**PROBLEM DESCRIPTION:**
According to the text on Subhas Chandra Bose and the Free India Legion, how many Indian prisoners of war signed up for the legion?

**TEXT SHOWN:**
§
These are the words that were used by men that had formally sworn an oath to the British king:

"I swear by God this holy oath that I will obey the leader of the German race and state, Adolf Hitler, as the commander of the German armed forces in the fight for India, whose leader is Subhas Chandra Bose."
 

I managed to track down one of Bose's former recruits, Lieutenant Barwant Singh, who can still remember the Indian revolutionary arriving at his prisoner of war camp.

 

"He was introduced to us as a leader from our country who wanted to talk to us," he said.

 

"He wanted 500 volunteers who would be trained in Germany and then parachuted into India. Everyone raised their hands. Thousands of us volunteered."

 

 

 

Demoralized

 

In all 3,000 Indian prisoners of war signed up for the Free India Legion.

 

But instead of being delighted, Bose was worried. A left-wing admirer of Russia, he was devastated when Hitler's tanks rolled across the Soviet border.

 

Matters were made even worse by the fact that after Stalingrad it became clear that the now-retreating German army would be in no position to offer Bose help in driving the British from faraway India.

 

When the Indian revolutionary met Hitler in May 1942 his suspicions were confirmed, and he came to believe that the Nazi leader was more interested in using his men to win propaganda victories than military ones.

 

So, in February 1943, Bose turned his back on his legionnaires and slipped secretly away aboard a submarine bound for Japan.

 

There, with Japanese help, he was to raise a force of 60,000 men to march on India.
§
**DATA BLOCK:**
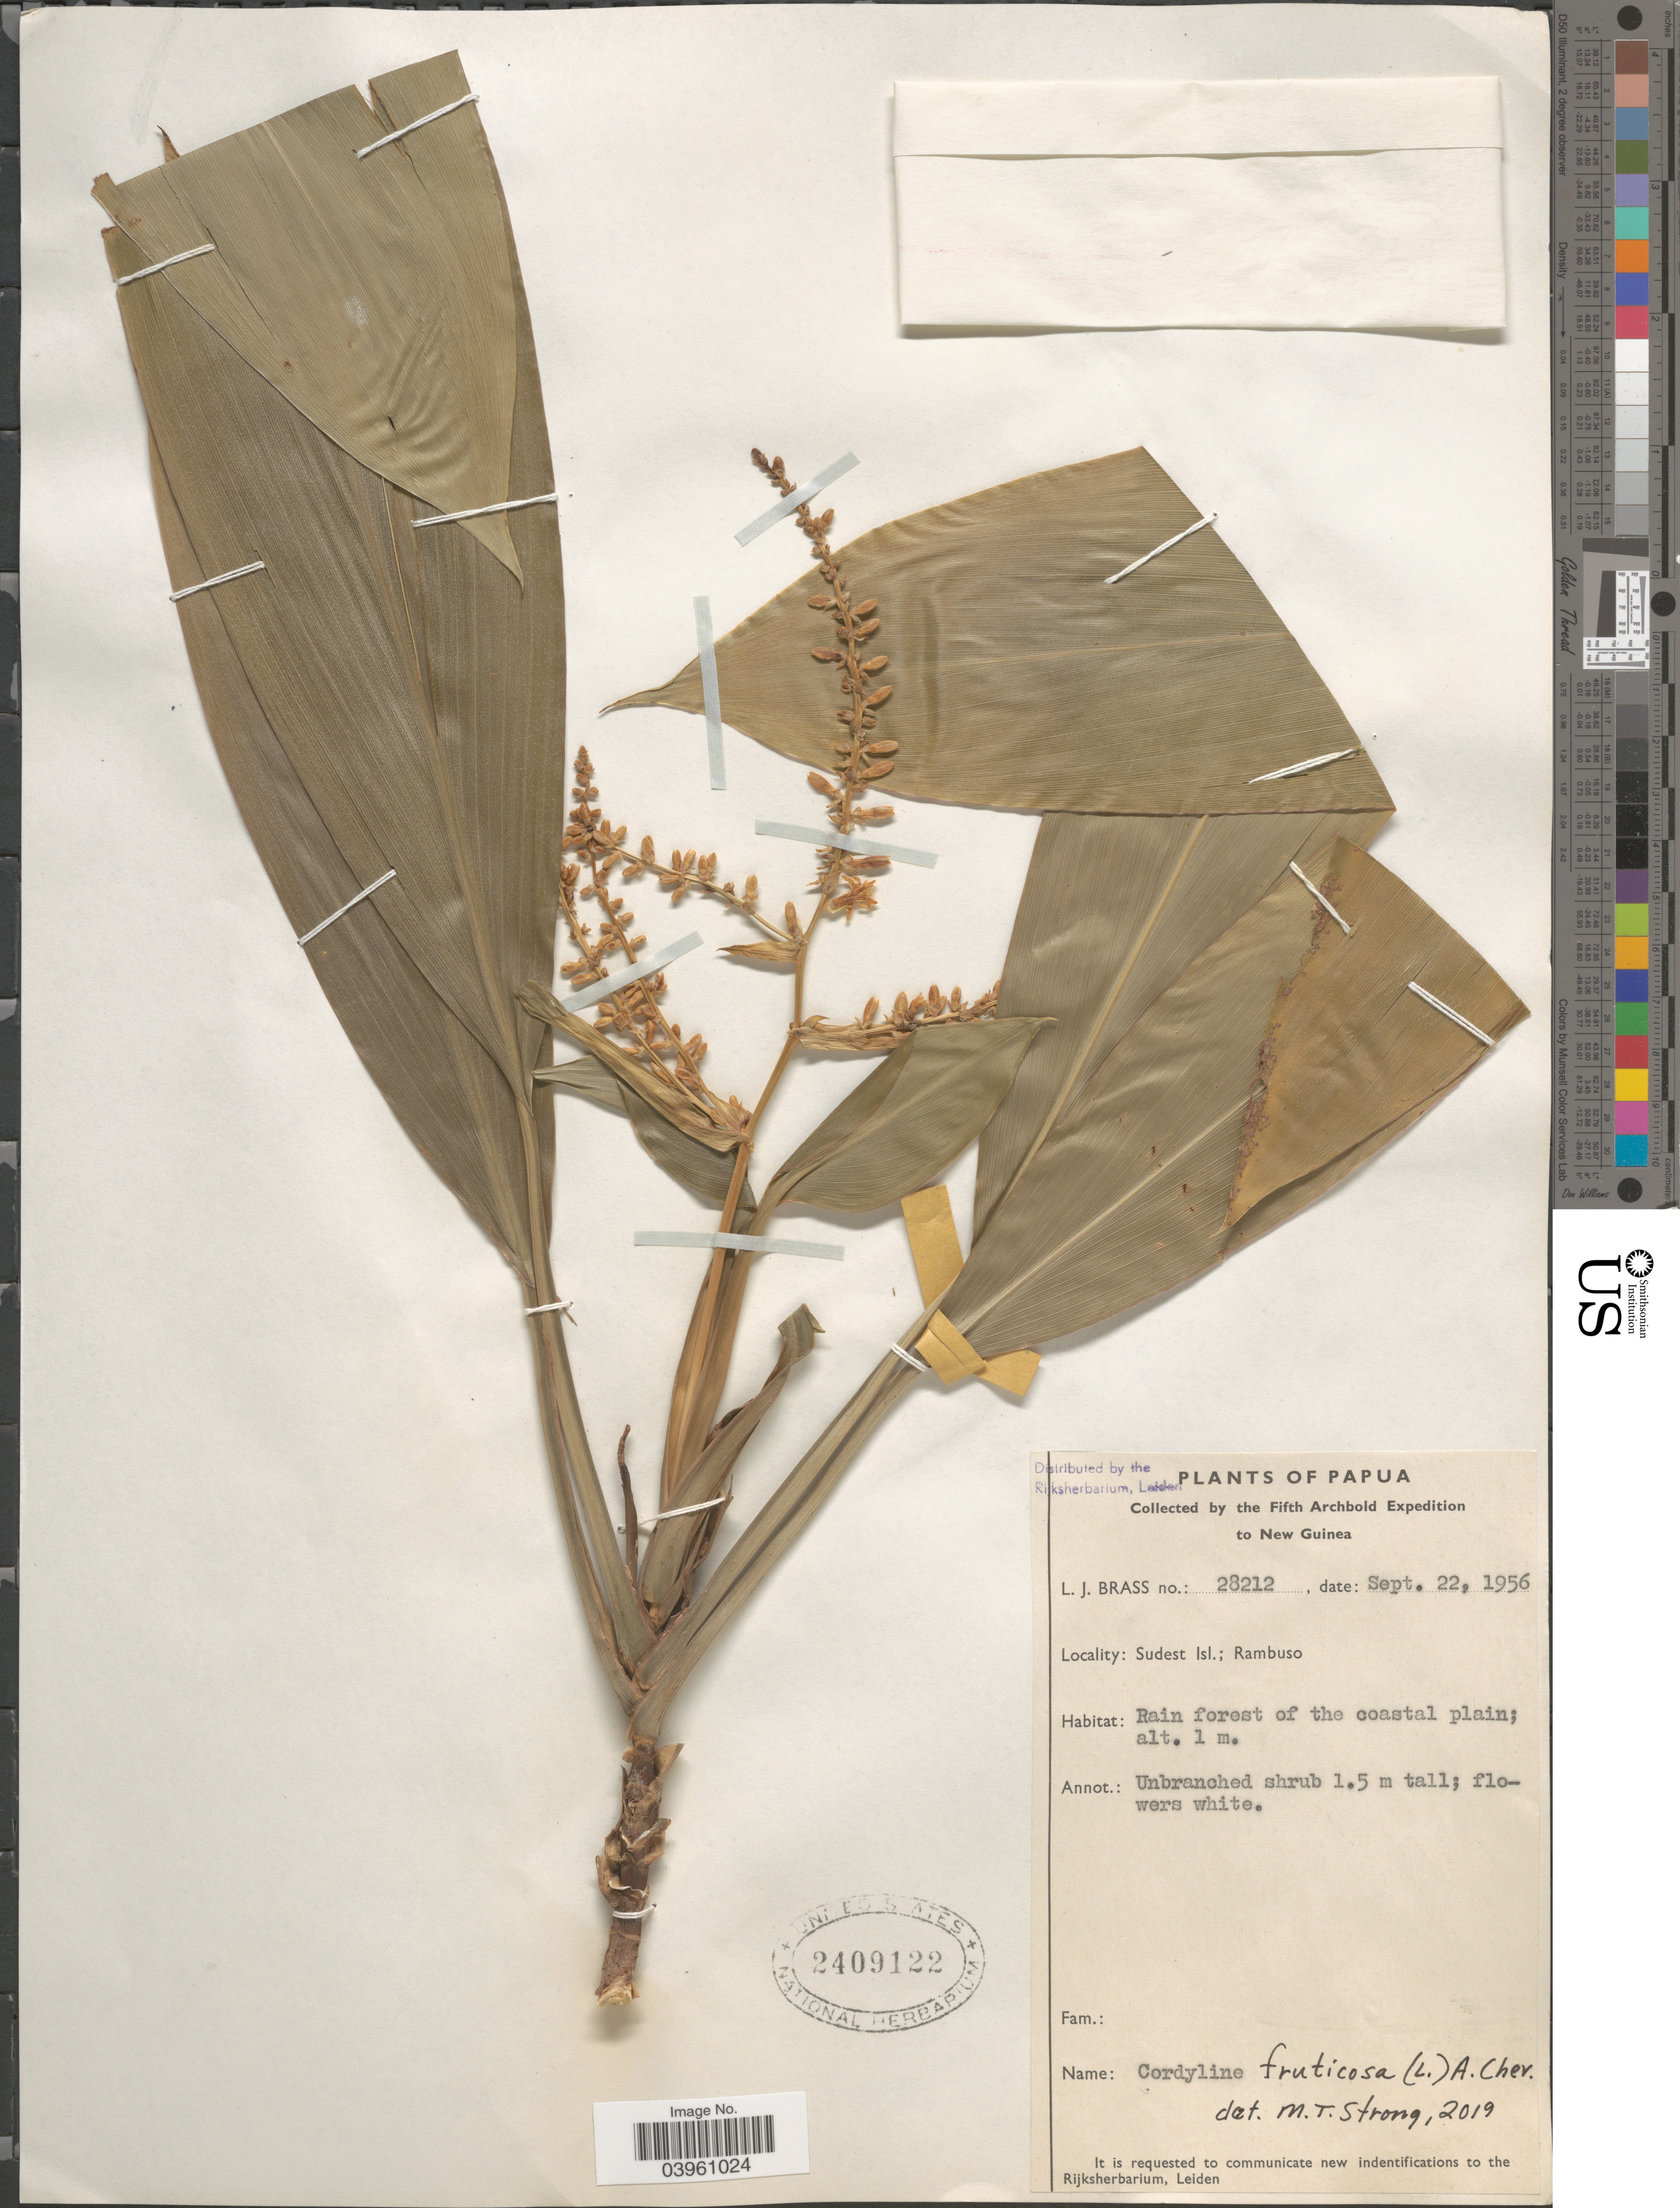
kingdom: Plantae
§
**REPLY TO THE TASK:**
3,000 Indian prisoners of war signed up for the Free India Legion.